本文 ▸
+--
日本のIPOランキング(歴代)~上場時の時価総額
日本のIPOランキングです。歴代の新規株式上場(IPO)において、初値ベースの時価総額が大きかった企業を並べました。1位はNTT、2位はドコモ、3位ゆうちょ銀行です。スナップアップ投資顧問やSMBC日興証券の資料を基に作成しました。
順位 | 社名 | 上場時期 | 時価総額(初値ベース) |
---|---|---|---|
1 | NTT | 1987年2月 | 24兆9600億円 |
2 | NTTドコモ | 1998年10月 | 8兆8090億円 |
3 | ゆうちょ銀行 | 2015年11月 | 7兆5600億円 (自己株式を除くと6兆2991億円) |
4 | 日本郵政 | 2015年11月 | 7兆3395億円 |
5 | JR東日本 | 1993年10月 | 2兆4000億円 |
6 | JT(日本たばこ産業) | 1994年10月 | 2兆3800億円 |
7 | リクルートホールディングス | 2014年10月 | 1兆8200億円 |
8 | 新生銀行 | 2004年2月 | 1兆7730億円 |
9 | かんぽ生命保険 | 2015年11月 | 1兆7574億円 |
10 | ソフトバンクモバイル | 1994年9月 | 1兆6220億円 |
11 | 第一生命保険 | 2010年4月 | 1兆6000億円 |
12 | 大塚ホールディングス | 2010年12月 | 1兆2110億円 |
13 | 国際石油開発 | 2004年11月 | 1兆1050億円 |
解説~日本の大型IPOの多くは「国営企業」
日本の過去の大型IPOの多くは、国営企業を民営化したときの株式上場案件である。この点は、アメリカなど海外のIPOの上位ランキングとは大きく異なる。
1980年代の中曽根内閣の民営化
1980年代、中曽根康弘内閣は、日本電信電話公社(現NTT)、国鉄(現JR東日本、JR東海、JR西日本、JR九州)、日本専売公社(現日本たばこ産業=JT)を民営化し、それらの株式を上場した。
小泉内閣の郵政民営化
また、2000年代の小泉純一郎内閣は、日本郵政公社を分割民営化し、日本郵政、ゆうちょ銀行、かんぽ生命が2015年に上場した。NTTドコモは、NTTの連結子会社である。KDDIは、国際電信電話、日本道路公団などをルーツに持つ。
ソフトバンクも旧国鉄の通信部門
時価総額2位のソフトバンク・グループ(SBG)は1981年設立と、比較的若い。ただし、SBGの中核子会社で、2018年12月に上場したソフトバンクの通信事業の歴史は実は古い。元々は旧国鉄の通信部門に起源を持ち、国鉄の民営化時に日本テレコムとして分離。その移動体通信部門がJフォンとなった。英ボーダフォンがJフォンを買収後、SBGがボーダフォン日本法人などを買収し、現在のソフトバンクに至る。ソフトバンクを中心とした国内通信事業は、SBGの営業利益のうち約半分を占める。
+--
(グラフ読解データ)
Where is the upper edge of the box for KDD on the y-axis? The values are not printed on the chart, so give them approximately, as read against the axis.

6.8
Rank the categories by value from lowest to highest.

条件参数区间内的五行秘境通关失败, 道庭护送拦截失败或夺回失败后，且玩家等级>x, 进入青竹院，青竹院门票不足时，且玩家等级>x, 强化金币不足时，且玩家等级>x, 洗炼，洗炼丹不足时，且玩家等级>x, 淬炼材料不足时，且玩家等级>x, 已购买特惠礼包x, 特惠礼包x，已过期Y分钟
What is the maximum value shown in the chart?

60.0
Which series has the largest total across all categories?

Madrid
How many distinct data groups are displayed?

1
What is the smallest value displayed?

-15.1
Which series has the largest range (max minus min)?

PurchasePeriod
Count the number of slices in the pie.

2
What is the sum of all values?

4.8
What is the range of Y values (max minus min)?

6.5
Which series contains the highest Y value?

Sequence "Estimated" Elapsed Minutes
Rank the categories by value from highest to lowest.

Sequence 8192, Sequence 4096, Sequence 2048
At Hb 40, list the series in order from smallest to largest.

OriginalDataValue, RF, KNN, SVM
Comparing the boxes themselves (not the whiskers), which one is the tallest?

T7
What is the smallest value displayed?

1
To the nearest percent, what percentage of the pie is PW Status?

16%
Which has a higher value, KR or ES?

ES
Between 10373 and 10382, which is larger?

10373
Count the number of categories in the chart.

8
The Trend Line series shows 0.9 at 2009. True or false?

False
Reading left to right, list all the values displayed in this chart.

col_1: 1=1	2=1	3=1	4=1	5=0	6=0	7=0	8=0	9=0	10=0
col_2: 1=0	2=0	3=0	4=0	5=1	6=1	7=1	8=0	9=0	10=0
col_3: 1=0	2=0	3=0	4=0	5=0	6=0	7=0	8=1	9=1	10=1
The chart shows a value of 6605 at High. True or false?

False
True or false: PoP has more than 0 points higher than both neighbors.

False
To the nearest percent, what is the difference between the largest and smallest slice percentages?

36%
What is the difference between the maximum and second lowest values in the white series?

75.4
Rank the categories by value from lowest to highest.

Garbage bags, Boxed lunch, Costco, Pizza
+--
練習問題 ▸
**A)** 本文について、次の問いに答えなさい。
(i) ランキングで1位の企業はどこで、上場時期はいつか。
(ii) 1980年代に日本電信電話公社や国鉄を民営化したのはどの内閣か。
(iii) ソフトバンクが上場したのはいつか。
**B)** 本文の「日本の過去の大型IPOの多く」から「業利益のうち約半分を占める。」までの部分について、「Jフォン」という名称を「J-PHONE」に改めて書き直しなさい。

解答 ▸
**A)**
(i) NTTで、上場時期は1987年2月である。
(ii) 中曽根康弘内閣である。
(iii) 2018年12月である。

**B)**
日本の過去の大型IPOの多くは、国営企業を民営化したときの株式上場案件である。この点は、アメリカなど海外のIPOの上位ランキングとは大きく異なる。
1980年代の中曽根内閣の民営化
1980年代、中曽根康弘内閣は、日本電信電話公社(現NTT)、国鉄(現JR東日本、JR東海、JR西日本、JR九州)、日本専売公社(現日本たばこ産業=JT)を民営化し、それらの株式を上場した。
小泉内閣の郵政民営化
また、2000年代の小泉純一郎内閣は、日本郵政公社を分割民営化し、日本郵政、ゆうちょ銀行、かんぽ生命が2015年に上場した。NTTドコモは、NTTの連結子会社である。KDDIは、国際電信電話、日本道路公団などをルーツに持つ。
ソフトバンクも旧国鉄の通信部門
時価総額2位のソフトバンク・グループ(SBG)は1981年設立と、比較的若い。ただし、SBGの中核子会社で、2018年12月に上場したソフトバンクの通信事業の歴史は実は古い。元々は旧国鉄の通信部門に起源を持ち、国鉄の民営化時に日本テレコムとして分離。その移動体通信部門がJ-PHONEとなった。英ボーダフォンがJ-PHONEを買収後、SBGがボーダフォン日本法人などを買収し、現在のソフトバンクに至る。ソフトバンクを中心とした国内通信事業は、SBGの営業利益のうち約半分を占める。